A right-wing think-tank criticizes a raise in the province’s minimum wage.
this past spring, new brunswick raised its minimum wage once again. That was a major mistake, according to a new study from the Halifax-based Atlantic Institute for Market Studies (AIMS).
New Brunswick’s new minimum wage is $11 an hour, a 35¢ jump from the previous level and the 12th increase since 2007. In fact, New Brunswickers’ wages are increasing at the fastest rate in Canada.
This recent increase is good news for the entire province, says Premier Brian Gallant: “We understand that when you put more money into the pockets of New Brunswickers, they will buy and invest more. This helps strengthen the economy.”
No, it doesn’t, the AIMS report concludes. Dismissing contentions that higher minimum wage levels reduce poverty while having only negligible effects on employment, the report’s authors — Matthew Lau, an economics writer, and AIMS president and CEO Marco Navarro-Génie — point to what they found to be serious drawbacks to hiking a minimum wage: the higher the hourly rate, the more low-skilled workers will be legally priced out of employment. Oh, yes, the report adds, most empirical evidence supports this assertion.

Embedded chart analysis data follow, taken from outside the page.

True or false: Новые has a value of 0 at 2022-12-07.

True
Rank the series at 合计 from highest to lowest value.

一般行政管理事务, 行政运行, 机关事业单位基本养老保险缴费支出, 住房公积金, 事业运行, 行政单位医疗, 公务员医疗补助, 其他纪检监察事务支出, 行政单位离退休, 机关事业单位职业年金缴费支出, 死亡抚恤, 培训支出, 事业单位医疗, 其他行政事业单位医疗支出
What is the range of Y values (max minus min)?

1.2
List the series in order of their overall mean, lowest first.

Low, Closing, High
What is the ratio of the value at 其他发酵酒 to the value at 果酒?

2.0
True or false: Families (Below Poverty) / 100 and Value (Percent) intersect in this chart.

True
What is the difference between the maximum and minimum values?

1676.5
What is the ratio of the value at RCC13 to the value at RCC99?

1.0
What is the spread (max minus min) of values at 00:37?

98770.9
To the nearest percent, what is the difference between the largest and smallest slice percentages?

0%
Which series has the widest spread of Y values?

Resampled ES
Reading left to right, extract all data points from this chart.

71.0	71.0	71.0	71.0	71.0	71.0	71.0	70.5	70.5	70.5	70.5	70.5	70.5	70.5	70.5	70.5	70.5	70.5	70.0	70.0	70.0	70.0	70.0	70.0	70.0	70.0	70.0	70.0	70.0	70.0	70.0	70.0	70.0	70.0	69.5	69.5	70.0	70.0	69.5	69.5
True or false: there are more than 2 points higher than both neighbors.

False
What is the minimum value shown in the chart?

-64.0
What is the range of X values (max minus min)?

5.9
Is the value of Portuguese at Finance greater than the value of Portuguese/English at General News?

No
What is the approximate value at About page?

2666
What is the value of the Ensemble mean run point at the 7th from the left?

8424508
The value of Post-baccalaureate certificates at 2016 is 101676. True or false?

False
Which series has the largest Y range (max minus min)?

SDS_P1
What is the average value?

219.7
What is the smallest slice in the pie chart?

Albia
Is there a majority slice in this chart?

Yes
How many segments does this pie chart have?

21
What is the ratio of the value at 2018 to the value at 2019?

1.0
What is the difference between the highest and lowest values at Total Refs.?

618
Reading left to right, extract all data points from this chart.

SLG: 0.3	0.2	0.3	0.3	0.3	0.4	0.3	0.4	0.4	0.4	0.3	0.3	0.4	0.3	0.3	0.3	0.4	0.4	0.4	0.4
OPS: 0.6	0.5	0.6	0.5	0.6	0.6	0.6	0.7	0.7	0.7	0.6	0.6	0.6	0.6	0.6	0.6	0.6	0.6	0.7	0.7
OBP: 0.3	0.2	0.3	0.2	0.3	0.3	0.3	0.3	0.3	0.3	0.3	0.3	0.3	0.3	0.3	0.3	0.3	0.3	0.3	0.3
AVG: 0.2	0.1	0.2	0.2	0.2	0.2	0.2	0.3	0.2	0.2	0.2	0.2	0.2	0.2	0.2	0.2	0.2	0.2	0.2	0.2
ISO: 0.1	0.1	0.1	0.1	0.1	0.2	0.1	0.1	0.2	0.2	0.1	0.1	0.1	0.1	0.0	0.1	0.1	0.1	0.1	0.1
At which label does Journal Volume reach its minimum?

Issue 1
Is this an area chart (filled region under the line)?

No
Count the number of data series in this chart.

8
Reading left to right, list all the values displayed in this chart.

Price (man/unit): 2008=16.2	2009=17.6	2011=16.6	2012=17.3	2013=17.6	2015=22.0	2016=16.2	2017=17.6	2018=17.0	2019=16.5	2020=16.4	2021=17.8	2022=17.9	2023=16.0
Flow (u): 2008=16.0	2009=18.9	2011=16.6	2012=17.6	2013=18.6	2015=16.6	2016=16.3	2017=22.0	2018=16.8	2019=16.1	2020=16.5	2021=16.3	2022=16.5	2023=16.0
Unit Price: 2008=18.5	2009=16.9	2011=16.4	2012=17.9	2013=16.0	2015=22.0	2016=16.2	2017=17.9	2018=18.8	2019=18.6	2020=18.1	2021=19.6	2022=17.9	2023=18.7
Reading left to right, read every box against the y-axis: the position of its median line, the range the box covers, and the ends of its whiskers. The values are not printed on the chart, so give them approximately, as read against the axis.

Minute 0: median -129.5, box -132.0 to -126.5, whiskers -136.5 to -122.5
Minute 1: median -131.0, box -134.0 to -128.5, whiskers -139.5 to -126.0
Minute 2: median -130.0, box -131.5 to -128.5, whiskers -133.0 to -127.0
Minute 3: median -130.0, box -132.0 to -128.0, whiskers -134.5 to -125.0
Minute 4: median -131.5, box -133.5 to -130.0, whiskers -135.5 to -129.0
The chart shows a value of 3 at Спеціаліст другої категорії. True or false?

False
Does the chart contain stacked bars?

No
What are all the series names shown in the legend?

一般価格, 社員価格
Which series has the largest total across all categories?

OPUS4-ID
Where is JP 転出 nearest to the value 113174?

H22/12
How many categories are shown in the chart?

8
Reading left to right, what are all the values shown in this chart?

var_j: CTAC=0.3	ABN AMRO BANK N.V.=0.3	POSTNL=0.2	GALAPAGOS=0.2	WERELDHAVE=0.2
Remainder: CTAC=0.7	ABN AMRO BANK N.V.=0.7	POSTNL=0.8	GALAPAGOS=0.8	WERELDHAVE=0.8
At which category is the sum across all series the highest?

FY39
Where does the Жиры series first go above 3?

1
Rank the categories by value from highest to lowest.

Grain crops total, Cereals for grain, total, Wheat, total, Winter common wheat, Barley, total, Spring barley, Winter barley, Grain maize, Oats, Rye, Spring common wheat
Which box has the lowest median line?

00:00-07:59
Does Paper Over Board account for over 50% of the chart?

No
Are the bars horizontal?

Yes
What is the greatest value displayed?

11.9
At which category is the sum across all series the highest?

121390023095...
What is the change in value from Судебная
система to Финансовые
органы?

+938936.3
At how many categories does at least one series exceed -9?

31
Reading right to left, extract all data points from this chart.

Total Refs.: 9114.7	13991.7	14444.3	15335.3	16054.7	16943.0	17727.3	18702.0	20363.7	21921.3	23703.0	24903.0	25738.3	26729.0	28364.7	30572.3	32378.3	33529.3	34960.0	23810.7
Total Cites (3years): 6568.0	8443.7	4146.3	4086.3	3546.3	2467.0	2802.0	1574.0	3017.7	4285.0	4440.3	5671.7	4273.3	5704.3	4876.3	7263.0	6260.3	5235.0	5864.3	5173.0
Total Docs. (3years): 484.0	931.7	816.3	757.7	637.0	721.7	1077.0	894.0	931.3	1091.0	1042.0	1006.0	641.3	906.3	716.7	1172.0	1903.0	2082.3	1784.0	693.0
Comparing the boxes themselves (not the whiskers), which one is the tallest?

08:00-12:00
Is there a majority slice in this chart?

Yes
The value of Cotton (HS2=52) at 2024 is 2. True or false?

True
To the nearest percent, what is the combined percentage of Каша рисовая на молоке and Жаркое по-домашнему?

The AIMS report suggests the research demonstrates that raising the minimum wage is not an effective anti-poverty device and calls on all four provincial gov- ernments i n Atlantic Canada to scrap legislation for raising minimum wages.
That’s unlikely to happen, especially in New Brunswick, which heralds its rising minimum wage. According to that province’s Liberal government, New Brunswick consistently has been among the growth leaders in average weekly earnings in recent months and continues to lead the country in growth on a year-to-date basis. The minimum wage increases, the Liberals assert, have contributed to that growth.
Indeed, some businesses laud the minimum wage hikes, pointing to improved staff retention and morale — benefits that spiral outward to include customers and the economy at large. But the AIMS also takes aim at that contention.
“Wages are subject to the incontrovertible law of demand,” the report states. “Thus, if the government raises the cost of employing low-skilled workers through minimum wage legislation, then fewer low-skilled workers will be employed.”
Particularly hard hit by minimum wage increases, the AIMS report argues, are young people — a key demographic for retention in an aging province such as New Brunswick. Canadian studies cited by the report found that raising the minimum wage by 10% reduces youth employment by 3%-6%.
The report concludes that: “Raising the minimum wage by upwards of 50% won’t help people without jobs. It won’t help young people find jobs. It will clearly increase the challenges faced by small businesses and non-profits. It won’t reduce poverty.”
The New Brunswick government is likely to engage in this debate, having identified minimum wage increases as a central component in its anti-poverty measures. But, ultimately, for the province’s premier, the fundamental issue may not be economic at all.
“This [rise] improves New Brunswick families’ quality of life,” Gallant says, “as they can invest in education and training, healthy living and their communities.”